# Breaking into a new cycle but the target is in the correct position and flipped.



## MyNameIsSpencer (May 14, 2017)

So the title is very long and I am sorry I couldn't shorten it.



 

Here, let's say that my buffer is orange yellow edge on the top right side.


 

And because I need to break into a new cycle, i'm going to choose the green red edge.



But the problem is that if break into a new cycle and let the green red edge on my buffer, then i'm going to have to shoot to the same position again and this will result my buffer piece to be in the correct position again but the edges except the buffer and the green red won't be solved.

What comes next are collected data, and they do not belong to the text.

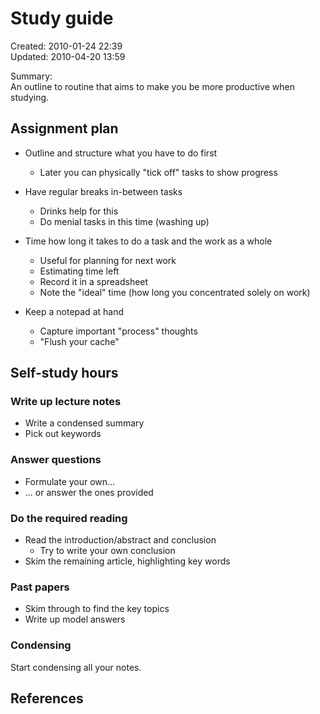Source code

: Study guide
===========

Created: 2010-01-24 22:39  
Updated: 2010-04-20 13:59

Summary:  
An outline to routine that aims to make you be more productive when studying.

Assignment plan
---------------

* Outline and structure what you have to do first
    * Later you can physically "tick off" tasks to show progress

* Have regular breaks in-between tasks
    * Drinks help for this
    * Do menial tasks in this time (washing up)

* Time how long it takes to do a task and the work as a whole
    * Useful for planning for next work
    * Estimating time left
    * Record it in a spreadsheet
    * Note the "ideal" time (how long you concentrated solely on work)

* Keep a notepad at hand
    * Capture important "process" thoughts
    * "Flush your cache"

Self-study hours
----------------

### Write up lecture notes

* Write a condensed summary
* Pick out keywords

### Answer questions

* Formulate your own...
* ... or answer the ones provided

### Do the required reading
* Read the introduction/abstract and conclusion
    * Try to write your own conclusion
* Skim the remaining article, highlighting key words

### Past papers

* Skim through to find the key topics
* Write up model answers

### Condensing

Start condensing all your notes.

References
----------

[cornell]: http://en.wikipedia.org/wiki/Cornell_Notes
[seinfeld]: http://lifehacker.com/software/motivation/jerry-seinfelds-productivity-secret-281626.php

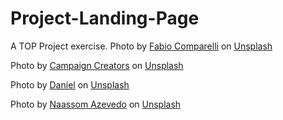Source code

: # Project-Landing-Page
A TOP Project exercise.
Photo by <a href="https://unsplash.com/@intothefab?utm_source=unsplash&utm_medium=referral&utm_content=creditCopyText">Fabio Comparelli</a> on <a href="https://unsplash.com/photos/uq2E2V4LhCY?utm_source=unsplash&utm_medium=referral&utm_content=creditCopyText">Unsplash</a>
  
  Photo by <a href="https://unsplash.com/@campaign_creators?utm_source=unsplash&utm_medium=referral&utm_content=creditCopyText">Campaign Creators</a> on <a href="https://unsplash.com/s/photos/study?utm_source=unsplash&utm_medium=referral&utm_content=creditCopyText">Unsplash</a>
  

  Photo by <a href="https://unsplash.com/@setbydaniel?utm_source=unsplash&utm_medium=referral&utm_content=creditCopyText">Daniel</a> on <a href="https://unsplash.com/s/photos/study?utm_source=unsplash&utm_medium=referral&utm_content=creditCopyText">Unsplash</a>
  

  Photo by <a href="https://unsplash.com/@naassomz1?utm_source=unsplash&utm_medium=referral&utm_content=creditCopyText">Naassom Azevedo</a> on <a href="https://unsplash.com/s/photos/study?utm_source=unsplash&utm_medium=referral&utm_content=creditCopyText">Unsplash</a>
  
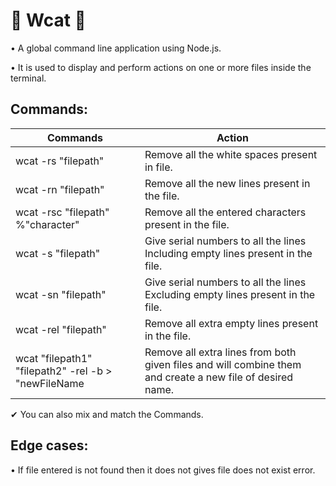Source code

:#   🎇  Wcat 🎇  
• A global command line application using Node.js.

• It is used to display and perform actions on one or more files inside the terminal. 

## Commands:

|   Commands           |        Action                                                         |
| ----------------- | ------------------------------------------------------------------ |
| wcat -rs "filepath"| Remove all the white spaces present in file.|
| wcat -rn "filepath" | Remove all the new lines present in the file.|
| wcat -rsc "filepath" %"character"| Remove all the entered characters present in the file.|
| wcat -s "filepath" | Give serial numbers to all the lines Including empty lines present in the file.|
| wcat  -sn "filepath" | Give serial numbers to all the lines Excluding empty lines present in the file.|
| wcat -rel "filepath" | Remove all extra empty lines present in the file.|
| wcat "filepath1" "filepath2" -rel -b > "newFileName| Remove all extra lines from both given files and will combine them and create a new file of desired name.|


✔ You can also mix and match the Commands.

## Edge cases:

• If file entered is not found then it does not gives file does not exist error.
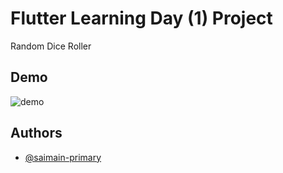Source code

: 
# Flutter Learning Day (1) Project

Random Dice Roller



## Demo

![demo](https://im2.ezgif.com/tmp/ezgif-2-70b6195a78.gif)


## Authors

- [@saimain-primary](https://www.github.com/saimain-primary)

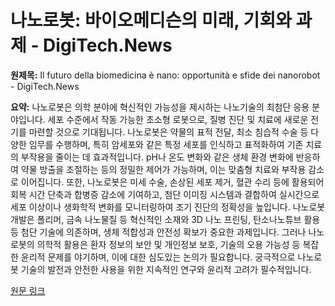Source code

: # 나노로봇: 바이오메디슨의 미래, 기회와 과제 - DigiTech.News

**원제목:** Il futuro della biomedicina è nano: opportunità e sfide dei nanorobot - DigiTech.News

**요약:** 나노로봇은 의학 분야에 혁신적인 가능성을 제시하는 나노기술의 최첨단 응용 분야입니다.  세포 수준에서 작동 가능한 초소형 로봇으로, 질병 진단 및 치료에 새로운 전기를 마련할 것으로 기대됩니다.  나노로봇은 약물의 표적 전달, 최소 침습적 수술 등 다양한 임무를 수행하며, 특히 암세포와 같은 특정 세포를 인식하고 표적화하여 기존 치료의 부작용을 줄이는 데 효과적입니다.  pH나 온도 변화와 같은 생체 환경 변화에 반응하여 약물 방출을 조절하는 등의 정밀한 제어가 가능하며, 이는 맞춤형 치료와 부작용 감소로 이어집니다.  또한, 나노로봇은 미세 수술, 손상된 세포 제거, 혈관 수리 등에 활용되어 회복 시간 단축과 합병증 감소에 기여하고,  첨단 이미징 시스템과 결합하여 실시간으로 세포 이상이나 생화학적 변화를 모니터링하여 조기 진단의 정확성을 높입니다.  나노로봇 개발은 폴리머, 금속 나노물질 등 혁신적인 소재와 3D 나노 프린팅, 탄소나노튜브 활용 등 첨단 기술에 의존하며, 생체 적합성과 안전성 확보가 중요한 과제입니다.  그러나 나노로봇의 의학적 활용은 환자 정보의 보안 및 개인정보 보호, 기술의 오용 가능성 등 복잡한 윤리적 문제를 야기하며, 이에 대한 심도있는 논의가 필요합니다.  궁극적으로 나노로봇 기술의 발전과 안전한 사용을 위한 지속적인 연구와 윤리적 고려가 필수적입니다.

[원문 링크](https://www.digitech.news/learning/23/07/2025/il-futuro-della-biomedicina-e-nano-opportunita-e-sfide-dei-nanorobot/)
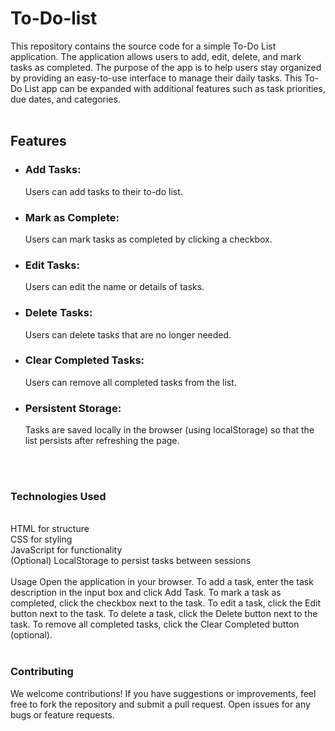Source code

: # To-Do-list
This repository contains the source code for a simple To-Do List application. The application allows users to add, edit, delete, and mark tasks as completed. The purpose of the app is to help users stay organized by providing an easy-to-use interface to manage their daily tasks. This To-Do List app can be expanded with additional features such as task priorities, due dates, and categories.<br><br>
<h2>Features</h2>
<ul>
<li><h3>Add Tasks:</h3>  Users can add tasks to their to-do list.</li>
<li><h3>Mark as Complete:</h3>  Users can mark tasks as completed by clicking a checkbox.</li>
<li><h3>Edit Tasks:</h3>  Users can edit the name or details of tasks.</li>
<li><h3>Delete Tasks:</h3>  Users can delete tasks that are no longer needed.</li>
<li><h3>Clear Completed Tasks:</h3>  Users can remove all completed tasks from the list.</li>
<li><h3>Persistent Storage:</h3>  Tasks are saved locally in the browser (using localStorage) so that the list persists after refreshing the page.</li>
</ul><br><br>
<h3>Technologies Used</h3><br>
HTML for structure<br>
CSS for styling<br>
JavaScript for functionality<br>
(Optional) LocalStorage to persist tasks between sessions<br><br>
Usage
Open the application in your browser.
To add a task, enter the task description in the input box and click Add Task.
To mark a task as completed, click the checkbox next to the task.
To edit a task, click the Edit button next to the task.
To delete a task, click the Delete button next to the task.
To remove all completed tasks, click the Clear Completed button (optional).<br><br>
<h3>Contributing</h3>
We welcome contributions! If you have suggestions or improvements, feel free to fork the repository and submit a pull request. Open issues for any bugs or feature requests.<br><br>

Which means that I have break into another cycle to solve all the other edges...

So when you face problems like this, how do you fix this problem? do you just choose a target that is not in the correct position? Thank you.


----------



## obelisk477 (May 14, 2017)

I'm assuming you're using Old Pochmann? To fix flipped edges like the red green, you have to shoot one sticker on the piece, and then the other sticker. So it would go like this:

L' (T perm) L
E' L (T perm) L' E

Also, if this is with speffz, the memo would just be L-F, or F-L if you prefer, since order doesn't matter. (I just realized that the FL speffz edge is also techincally the front left (FL) edge.)

Once you're more used to blind, you should learn specific edge flipping algorithms to deal with these cases


----------